The metric of commonly identified interactions

Besides DES, we also evaluated the similarity of results from those CCI tools by their commonly identified interactions. We extracted shared interactions that existed at least 3 times among 10 CCI tools’ results as the alternative positive set. The metrics of commonly identified interactions used in our study were precision, recall, and F1 score:

$$\textrm{Precision}=\frac{TP}{TP+ FP}$$

$${\displaystyle \begin{array}{c}\textrm{Recall}=\frac{TP}{TP+ FN}\end{array}}$$

(7)

$$F1\ \textrm{score}=\frac{2\times \textrm{Precision}\times \textrm{Recall}}{\textrm{Precision}+\textrm{Recall}}$$

where TP stands for the true positives, the number of overlapping interactions between commonly identified interactions and predicted interactions. FP stands for the false positive, the number of interactions that are absent in shared interactions but exist in predicted results. FN stands for the false negatives, the number of interactions that exist in shared interactions but are absent in predicted results.

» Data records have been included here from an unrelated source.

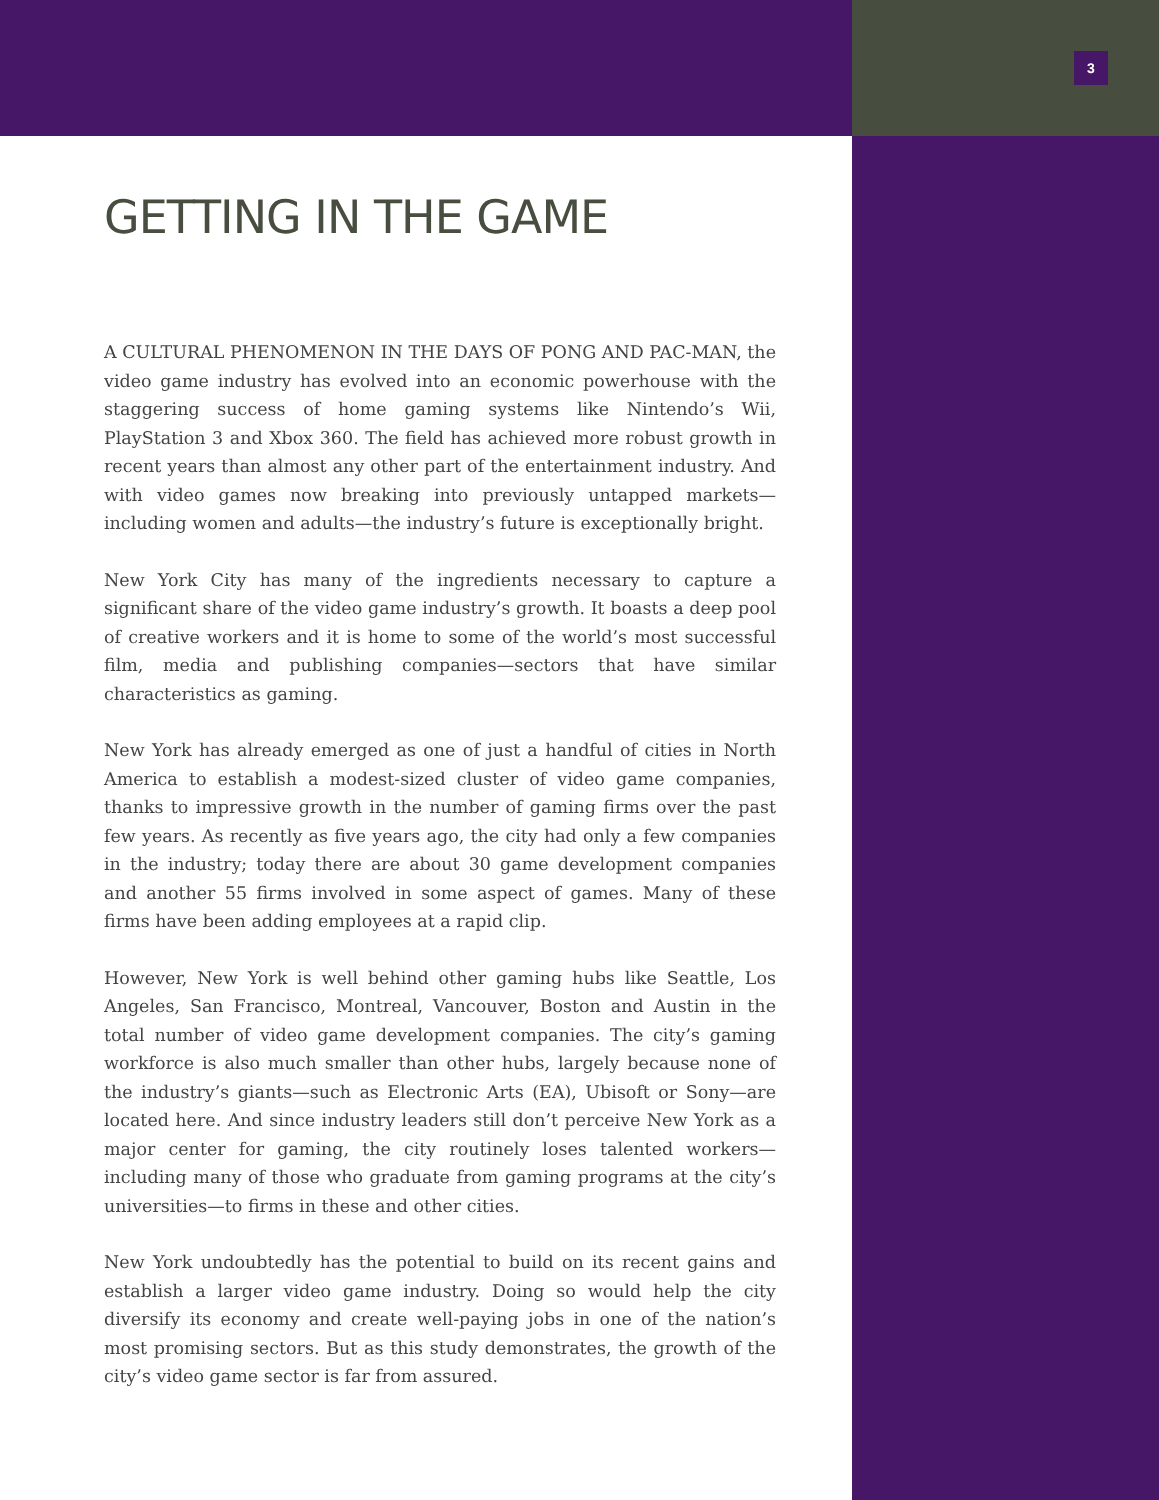3
GETTING IN THE GAME
A CULTURAL PHENOMENON IN THE DAYS OF PONG AND PAC-MAN, the video game industry has evolved into an economic powerhouse with the staggering success of home gaming systems like Nintendo’s Wii, PlayStation 3 and Xbox 360. The field has achieved more robust growth in recent years than almost any other part of the entertainment industry. And with video games now breaking into previously untapped markets—including women and adults—the industry’s future is exceptionally bright.
New York City has many of the ingredients necessary to capture a significant share of the video game industry’s growth. It boasts a deep pool of creative workers and it is home to some of the world’s most successful film, media and publishing companies—sectors that have similar characteristics as gaming.
New York has already emerged as one of just a handful of cities in North America to establish a modest-sized cluster of video game companies, thanks to impressive growth in the number of gaming firms over the past few years. As recently as five years ago, the city had only a few companies in the industry; today there are about 30 game development companies and another 55 firms involved in some aspect of games. Many of these firms have been adding employees at a rapid clip.
However, New York is well behind other gaming hubs like Seattle, Los Angeles, San Francisco, Montreal, Vancouver, Boston and Austin in the total number of video game development companies. The city’s gaming workforce is also much smaller than other hubs, largely because none of the industry’s giants—such as Electronic Arts (EA), Ubisoft or Sony—are located here. And since industry leaders still don’t perceive New York as a major center for gaming, the city routinely loses talented workers—including many of those who graduate from gaming programs at the city’s universities—to firms in these and other cities.
New York undoubtedly has the potential to build on its recent gains and establish a larger video game industry. Doing so would help the city diversify its economy and create well-paying jobs in one of the nation’s most promising sectors. But as this study demonstrates, the growth of the city’s video game sector is far from assured.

Simulating paired scRNA-seq and ST data with the known L-R pairs

We simulated 15 paired scRNA-seq and ST data with the known overexpressed L-R pairs to evaluate CCI tools’ performances. For each biological system, 5 datasets were simulated based on a sample selected from that system. In the TME system, sample PDAC_A of the human PDAC dataset was selected; in the nervous system, the only sample of mouse cortex was selected; in the developmental system, sample A4 of the human intestine dataset was selected. The simulation workflow is as follows (Fig. 3a):

Step 1: Simulation of scRNA-seq and ST data

In each simulation round, 4 cell types in ST data are selected and are assigned with the near/far cell type pair defined in the original ST data (Additional file 1: Fig. S3a, using sample A4 as an example). For each cell type, we randomly selected cells from the same cell type in the original scRNA-seq data, and the number of selected cells is based on the number of spots to ensure each spot has approximately 2~5 cells after mapping scRNA-seq cells to ST. Next, the randomly selected cells will be randomly mapped to each spot according to their cell types and replace the spot’s original expression. To keep the real spatial cell type structure in ST data, we did not change the original coordinates of selected spots.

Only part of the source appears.